> _Given text_:
[RFC PATCH v4 10/27] nvme-tcp-offload: Add device scan implementation
Shai Malin
malin1024 at gmail.com
Wed May 5 18:52:16 BST 2021
On 5/1/21 3:25 PM, Hannes Reinecke wrote:
> On 4/29/21 9:09 PM, Shai Malin wrote:
> > From: Dean Balandin <dbalandin at marvell.com>
> >
> > As part of create_ctrl(), it scans the registered devices and calls
> > the claim_dev op on each of them, to find the first devices that matches
> > the connection params. Once the correct devices is found (claim_dev
> > returns true), we raise the refcnt of that device and return that device
> > as the device to be used for ctrl currently being created.

> _Data shown_:
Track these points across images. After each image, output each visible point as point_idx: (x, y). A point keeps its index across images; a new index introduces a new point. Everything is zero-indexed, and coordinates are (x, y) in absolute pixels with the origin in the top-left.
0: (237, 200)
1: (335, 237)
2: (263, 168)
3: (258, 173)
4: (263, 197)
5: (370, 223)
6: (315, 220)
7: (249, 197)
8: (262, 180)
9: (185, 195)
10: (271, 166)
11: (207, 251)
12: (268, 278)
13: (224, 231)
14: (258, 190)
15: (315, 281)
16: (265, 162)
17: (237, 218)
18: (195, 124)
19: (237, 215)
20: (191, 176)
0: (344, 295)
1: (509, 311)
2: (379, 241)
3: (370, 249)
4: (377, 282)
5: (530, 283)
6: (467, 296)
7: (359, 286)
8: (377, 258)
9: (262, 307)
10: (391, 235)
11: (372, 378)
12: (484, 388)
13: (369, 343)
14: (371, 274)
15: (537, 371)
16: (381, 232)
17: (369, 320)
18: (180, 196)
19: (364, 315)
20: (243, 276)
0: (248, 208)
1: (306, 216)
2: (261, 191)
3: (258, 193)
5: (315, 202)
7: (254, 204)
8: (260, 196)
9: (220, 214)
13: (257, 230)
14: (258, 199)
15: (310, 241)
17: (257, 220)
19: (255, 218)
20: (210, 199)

> _Exercise_:
Write what comes next in the nvme-tcp-offload device scan patch thread, starting right after its last line.

> _Answer section_:
> >
> > Acked-by: Igor Russkikh <irusskikh at marvell.com>
> > Signed-off-by: Dean Balandin <dbalandin at marvell.com>
> > Signed-off-by: Prabhakar Kushwaha <pkushwaha at marvell.com>
> > Signed-off-by: Omkar Kulkarni <okulkarni at marvell.com>
> > Signed-off-by: Michal Kalderon <mkalderon at marvell.com>
> > Signed-off-by: Ariel Elior <aelior at marvell.com>
> > Signed-off-by: Shai Malin <smalin at marvell.com>
> > ---
> > drivers/nvme/host/tcp-offload.c | 94 +++++++++++++++++++++++++++++++++
> > 1 file changed, 94 insertions(+)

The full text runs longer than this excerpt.